■ SELECTED EXCERPT:
- - - -

In similar fashion to the point above, SSM might mess up the directory used by async tasks.
To avoid this, set it to a folder the remote user can write to.

ANSIBLE_ASYNC_DIR="/tmp/.ansible-${USER}/async" ansible…

# file: ansible.cfg
async_dir=/tmp/.ansible-${USER}/async

 - hosts: all
+  vars:
+    ansible_async_dir: /tmp/.ansible/async
   tasks: …

Depending on how one configured SSM, it could happen to scramble or pollute the output of some Ansible modules.
When this happens, the module might report a failure, but the process will run. This happened especially frequently when using async tasks.

Task:

- name: Download S3 object
  ansible.builtin.command:
    cmd: >-
      aws s3 cp 's3://some-bucket/some.object' '{{ ansible_user_dir }}/some.object'
    creates: "{{ ansible_user_dir }}/some.object"

- - - -

■ GIVEN INFORMATION:

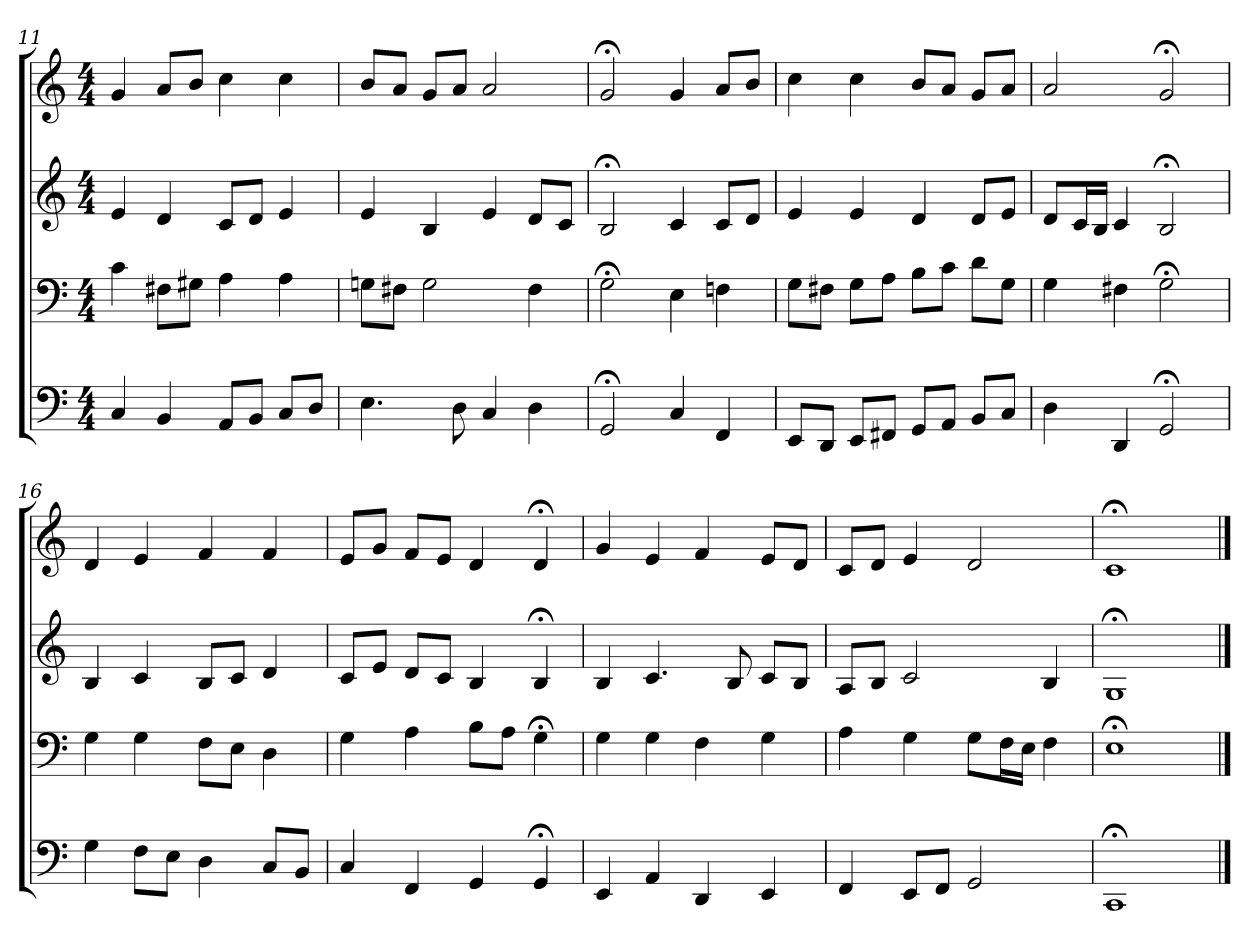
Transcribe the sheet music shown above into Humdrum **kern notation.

- - - -

■ OBJECTIVE 1:
In the Ansible SSM excerpt, when did the scrambled or polluted module output happen especially frequently?
■ OBJECTIVE 2:
Write out the stretch of the Ansible SSM excerpt from "To avoid this, set" through "using async tasks.", word for word.

■ FULL OUTPUT 1:
It happened especially frequently when using async tasks.

■ FULL OUTPUT 2:
To avoid this, set it to a folder the remote user can write to.

ANSIBLE_ASYNC_DIR="/tmp/.ansible-${USER}/async" ansible…

# file: ansible.cfg
async_dir=/tmp/.ansible-${USER}/async

 - hosts: all
+  vars:
+    ansible_async_dir: /tmp/.ansible/async
   tasks: …

Depending on how one configured SSM, it could happen to scramble or pollute the output of some Ansible modules.
When this happens, the module might report a failure, but the process will run. This happened especially frequently when using async tasks.